- Folha de S. Paulo
Quem deslegitimou tentativa de depor Bill Clinton agora aplaude ação democrata
A Suprema Corte do Reino Unido saiu do seu retiro secular e mostrou cartão vermelho para a intenção do premiê Boris Johnson de deixar fechado o Parlamento por cinco semanas. Os progressistas de todo o planeta comemoraram.
A presidente da Câmara dos Representantes dos Estados Unidos, a democrata Nancy Pelosi, rompeu um longo período de hesitação e instalou inquérito que pode levar ao impeachment de Donald Trump. Nova salva de palmas na centro-esquerda.
Os adeptos da conversa do “jogo pesado constitucional”, difundida pelo best-seller “Como as Democracias Morrem”, também se uniram ao coro. Desta vez está tudo certo, afirmaram.

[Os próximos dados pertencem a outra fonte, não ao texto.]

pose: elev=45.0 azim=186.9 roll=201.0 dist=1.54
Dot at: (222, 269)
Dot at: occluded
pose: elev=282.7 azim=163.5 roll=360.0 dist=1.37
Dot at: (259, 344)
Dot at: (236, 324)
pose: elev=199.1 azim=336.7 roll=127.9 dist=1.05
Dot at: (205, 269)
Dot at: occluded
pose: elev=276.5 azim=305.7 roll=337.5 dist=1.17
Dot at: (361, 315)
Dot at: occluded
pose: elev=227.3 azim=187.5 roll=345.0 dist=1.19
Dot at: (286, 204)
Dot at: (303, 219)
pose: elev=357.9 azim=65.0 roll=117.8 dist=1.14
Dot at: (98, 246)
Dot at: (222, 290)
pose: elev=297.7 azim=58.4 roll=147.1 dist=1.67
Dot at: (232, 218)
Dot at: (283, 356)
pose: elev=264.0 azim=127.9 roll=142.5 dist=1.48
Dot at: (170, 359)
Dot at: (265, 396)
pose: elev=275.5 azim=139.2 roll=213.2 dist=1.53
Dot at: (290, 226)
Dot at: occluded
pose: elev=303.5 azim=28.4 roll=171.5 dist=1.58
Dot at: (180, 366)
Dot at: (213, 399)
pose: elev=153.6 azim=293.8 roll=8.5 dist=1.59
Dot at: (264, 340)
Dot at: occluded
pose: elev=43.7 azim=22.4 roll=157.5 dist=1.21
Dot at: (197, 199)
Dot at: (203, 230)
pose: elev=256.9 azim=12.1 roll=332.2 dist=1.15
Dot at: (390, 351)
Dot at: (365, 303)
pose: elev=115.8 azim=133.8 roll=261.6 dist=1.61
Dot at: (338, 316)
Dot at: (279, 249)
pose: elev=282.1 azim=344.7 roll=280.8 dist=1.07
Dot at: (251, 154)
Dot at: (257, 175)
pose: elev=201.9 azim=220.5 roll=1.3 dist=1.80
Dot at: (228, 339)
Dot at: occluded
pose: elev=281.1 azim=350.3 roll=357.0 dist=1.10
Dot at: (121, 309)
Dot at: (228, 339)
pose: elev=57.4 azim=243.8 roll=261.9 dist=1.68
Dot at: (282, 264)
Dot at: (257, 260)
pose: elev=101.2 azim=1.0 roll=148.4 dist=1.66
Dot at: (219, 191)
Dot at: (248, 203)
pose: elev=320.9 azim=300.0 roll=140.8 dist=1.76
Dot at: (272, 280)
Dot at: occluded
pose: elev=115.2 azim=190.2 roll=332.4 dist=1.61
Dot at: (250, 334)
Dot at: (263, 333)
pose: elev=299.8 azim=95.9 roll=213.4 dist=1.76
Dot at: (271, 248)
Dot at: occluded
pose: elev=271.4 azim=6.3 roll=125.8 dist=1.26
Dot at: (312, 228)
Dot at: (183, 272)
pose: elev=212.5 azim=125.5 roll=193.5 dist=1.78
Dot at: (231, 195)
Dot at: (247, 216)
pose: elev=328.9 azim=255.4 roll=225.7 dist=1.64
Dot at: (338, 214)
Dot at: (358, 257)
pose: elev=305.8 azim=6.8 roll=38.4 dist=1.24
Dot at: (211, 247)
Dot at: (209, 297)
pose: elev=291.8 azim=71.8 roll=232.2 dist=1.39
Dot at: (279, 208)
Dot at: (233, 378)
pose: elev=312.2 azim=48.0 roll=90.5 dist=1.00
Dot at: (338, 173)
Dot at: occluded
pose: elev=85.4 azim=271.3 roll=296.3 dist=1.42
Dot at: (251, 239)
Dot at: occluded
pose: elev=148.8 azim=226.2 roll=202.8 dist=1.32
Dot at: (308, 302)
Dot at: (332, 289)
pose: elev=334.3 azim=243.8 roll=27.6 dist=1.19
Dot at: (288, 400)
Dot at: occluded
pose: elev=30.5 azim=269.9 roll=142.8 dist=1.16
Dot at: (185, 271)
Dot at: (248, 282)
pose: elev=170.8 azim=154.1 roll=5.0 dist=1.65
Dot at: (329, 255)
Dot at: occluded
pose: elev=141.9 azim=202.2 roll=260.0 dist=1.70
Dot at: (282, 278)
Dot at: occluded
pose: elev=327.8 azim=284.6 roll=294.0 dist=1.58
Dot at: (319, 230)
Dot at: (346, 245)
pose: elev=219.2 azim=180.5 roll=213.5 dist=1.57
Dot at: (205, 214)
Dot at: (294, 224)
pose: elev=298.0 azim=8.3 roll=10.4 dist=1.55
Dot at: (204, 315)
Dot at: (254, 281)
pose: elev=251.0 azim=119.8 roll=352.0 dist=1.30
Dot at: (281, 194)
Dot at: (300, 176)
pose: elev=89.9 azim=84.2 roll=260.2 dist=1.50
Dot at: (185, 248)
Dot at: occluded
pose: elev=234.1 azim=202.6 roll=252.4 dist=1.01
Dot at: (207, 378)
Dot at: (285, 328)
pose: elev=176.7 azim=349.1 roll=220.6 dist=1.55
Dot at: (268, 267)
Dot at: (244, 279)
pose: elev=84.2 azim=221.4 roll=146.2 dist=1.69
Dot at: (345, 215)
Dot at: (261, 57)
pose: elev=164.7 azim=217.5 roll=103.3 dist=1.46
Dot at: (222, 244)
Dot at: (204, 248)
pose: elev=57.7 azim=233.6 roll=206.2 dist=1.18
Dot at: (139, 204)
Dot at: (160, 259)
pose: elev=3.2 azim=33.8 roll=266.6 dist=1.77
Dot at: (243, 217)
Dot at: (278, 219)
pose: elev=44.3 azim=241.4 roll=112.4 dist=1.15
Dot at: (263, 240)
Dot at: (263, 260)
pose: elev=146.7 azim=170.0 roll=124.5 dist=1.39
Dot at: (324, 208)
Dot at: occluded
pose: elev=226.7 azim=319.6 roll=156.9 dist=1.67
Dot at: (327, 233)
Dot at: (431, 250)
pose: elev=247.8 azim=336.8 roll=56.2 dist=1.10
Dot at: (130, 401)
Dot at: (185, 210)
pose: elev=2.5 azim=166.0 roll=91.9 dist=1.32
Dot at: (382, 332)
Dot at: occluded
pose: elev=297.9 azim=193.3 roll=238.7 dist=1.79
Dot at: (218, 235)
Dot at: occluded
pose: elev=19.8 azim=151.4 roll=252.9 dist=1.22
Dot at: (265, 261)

Quando os deputados republicanos tentaram o impeachment de Bill Clinton, em 1998, aí não podia.
Desta vez a oposição britânica pôde recorrer ao Judiciário para impedir o que entende ser um abuso das prerrogativas do premiê. Mas adivinhe o que ocorrerá no futuro, quando um governante trabalhista quiser dar uma paradinha mais longa na partida, e os conservadores apelarem às cortes? “Tapetão! Falta, seu juiz!”
Teorias que se ajustam ao gosto da freguesia entretêm, mas não prestam para compreender a realidade.
O que fica dentro das regras está, por definição, permitido. Todo mundo pode pedir o impeachment. Mas que assuma o risco de uma derrota ou do desgaste no presente, como estão fazendo agora os democratas. E aceite que seu adversário lance mão da mesma arma quando, lá na frente, os papéis se inverterem.
Não cola gritar golpe quando se é vítima, mas cantar a Marselhesa quando se é autor de recursos integrantes da ordem constitucional.
A beleza da democracia está na combinação entre a estabilidade das linhas do gramado e do regulamento do campeonato, de um lado, e a incerteza do resultado final, do outro.
Vale para partidos, cidadãos e autoridades. Quem entra em campo certo da vitória, e com o poder de mudar durante o certame o que estava acertado, este atua em outra liga.